There are other erasures in this anthology as well in which the original text remains readable. For example, Zann Carter’s use of strikethrough still shows Thomas Jefferson’s address and Caitlin M. Downs’s alternative process photographic technique in the eponymous “Bloody Columbus.”
That said, the majority of the works in Erase the Patriarchy block out words from the original, resulting in rectangular black shadows among remaining words. Still, others use this opportunity to have the blocking be colorful, as in lavender boxes by Marcella Prokop, a wall of bricks by Tara Campbell, sticky notes added by Emily Walling, and Genevieve Pfeiffer’s floral overlays and green marker. Even Meg E. Griffitts’ use of whiteout appears yellowed and brings that color to the page. Other modes of coverage include soil in the collaboration between Caren Florance and Melinda Smith, as well as Abigail Zimmer’s use of sugar, fennel, turmeric, red pepper flakes, and coffee grounds. Also notable is Addie Tsai’s use of fake blood and Sarah Lyn Rogers’ fantastic use of menstrual blood.
Yet other erasures fully omit the coverage aspect, presenting only the language selected and freed from their original place on the page, as in Victorio Reyes Asili’s “The History of Hip Hop: Erasuremix” that is left-aligned and lineated to Reyes Asili’s desire. Rachel Anna Neff presents both: a version of the printout with mark-throughs and a version standardized to appear like a ‘normal’ poem. As “erasure” often brings to mind poems that are more like fine art pieces (the original pages still having vestiges of their presence by being the canvas), more representation of these types could have been satisfying: conversion from the source texts into a new form, fully divorced from the original form into what the poet wants.

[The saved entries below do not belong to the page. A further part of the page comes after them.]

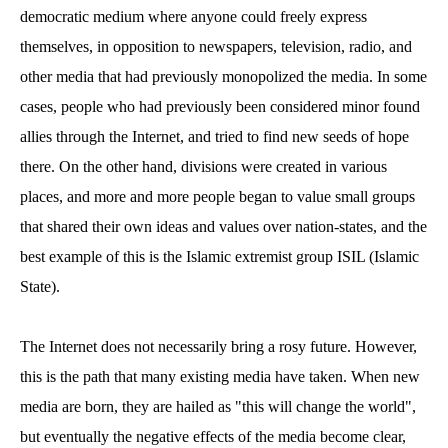
democratic medium where anyone could freely express
themselves, in opposition to newspapers, television, radio, and
other media that had previously monopolized the media. In some
cases, people who had previously been considered minor found
allies through the Internet, and tried to find new seeds of hope
there. On the other hand, divisions were created in various
places, and more and more people began to value small groups
that shared their own ideas and values over nation-states, and the
best example of this is the Islamic extremist group ISIL (Islamic
State).
The Internet does not necessarily bring a rosy future. However,
this is the path that many existing media have taken. When new
media are born, they are hailed as "this will change the world",
but eventually the negative effects of the media become clear,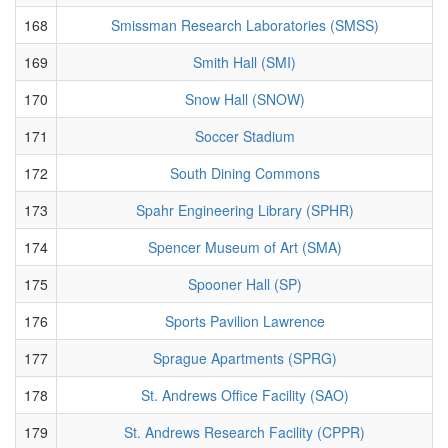
168
Smissman Research Laboratories (SMSS)
169
Smith Hall (SMI)
170
Snow Hall (SNOW)
171
Soccer Stadium
172
South Dining Commons
173
Spahr Engineering Library (SPHR)
174
Spencer Museum of Art (SMA)
175
Spooner Hall (SP)
176
Sports Pavilion Lawrence
177
Sprague Apartments (SPRG)
178
St. Andrews Office Facility (SAO)
179
St. Andrews Research Facility (CPPR)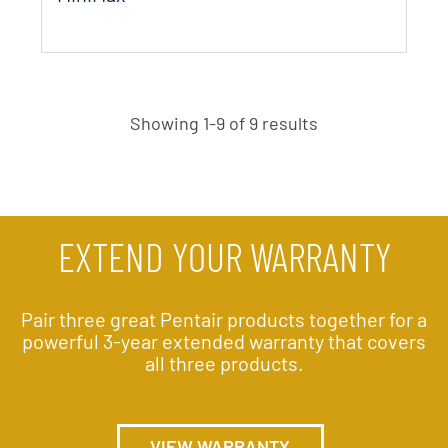
Showing 1-9 of 9 results
EXTEND YOUR WARRANTY
Pair three great Pentair products together for a
powerful 3-year extended warranty that covers
all three products.
VIEW WARRANTY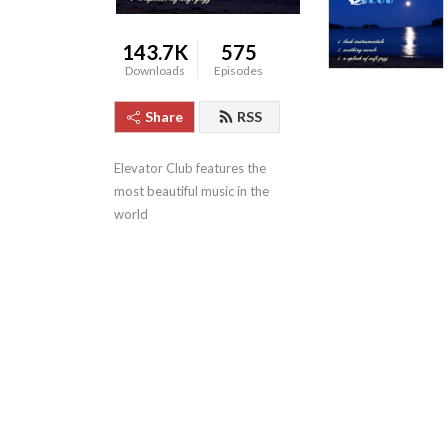
143.7K
575
Downloads
Episodes
Share
RSS
Elevator Club features the 
most beautiful music in the 
world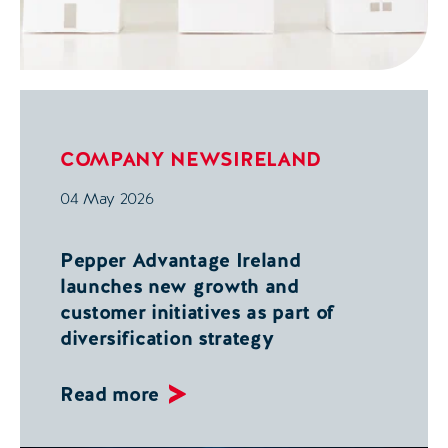
COMPANY NEWS
IRELAND
04 May 2026
Pepper Advantage Ireland
launches new growth and
customer initiatives as part of
diversification strategy
Read more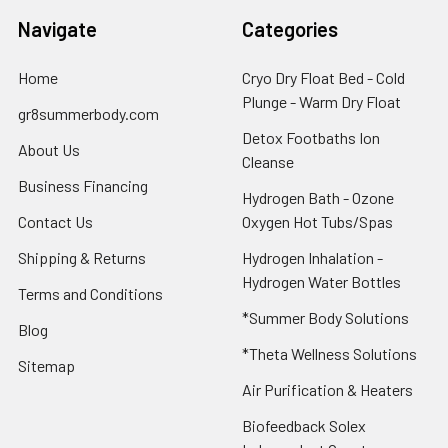
Navigate
Categories
Home
Cryo Dry Float Bed - Cold
Plunge - Warm Dry Float
gr8summerbody.com
Detox Footbaths Ion
About Us
Cleanse
Business Financing
Hydrogen Bath - Ozone
Contact Us
Oxygen Hot Tubs/Spas
Shipping & Returns
Hydrogen Inhalation -
Hydrogen Water Bottles
Terms and Conditions
*Summer Body Solutions
Blog
*Theta Wellness Solutions
Sitemap
Air Purification & Heaters
Biofeedback Solex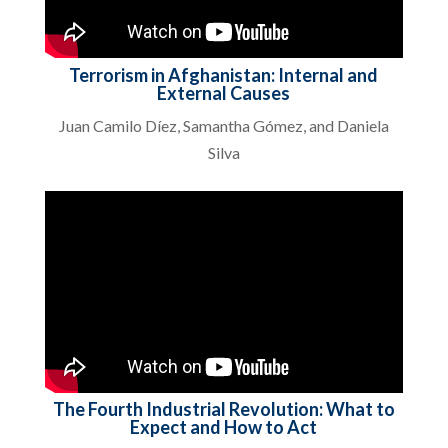
Terrorism in Afghanistan: Internal and
External Causes
Juan Camilo Díez, Samantha Gómez, and Daniela
Silva
The Fourth Industrial Revolution: What to
Expect and How to Act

A series that is both a new form divorced from the original form in the collection and definitely fine art pieces would be three of Meghann Boltz’s five pieces. Piece one and three do depend on the original text’s placement of the words (as the page itself is the canvas), but the other three pieces have the selected language cut from the source book and placed on photographs from that book in a manner Boltz wanted.
Logan K. Young’s unique form of erasure is notable. In his words, “Rather than physical ink to do my strike-through, I opted instead for something almost as quotidian as that big black marker on our desks: the personal computer.” The result is a Microsoft Word Track Changes page, the photo having the leftover words in focus and a margin of Deleted info on the right and out of focus.
There are many other admirable works to discover in the anthology beyond the ones mentioned. The notes from these authors were likewise invigorating to read. Overall, it is exciting to see a home for such a range of works and authors, each distinct but together, collaborating in the aim to end patriarchal-based violence and oppression wherever they exist.
After reading this book, reader poets can think: in what more ways can an erasure exist? And further to the focus of this anthology, what more ways can erasure be used to dismantle oppression? This is an anthology that pushes for this much-needed conversation and more significantly, these necessary explorations by poets as we further navigate a world in need of change.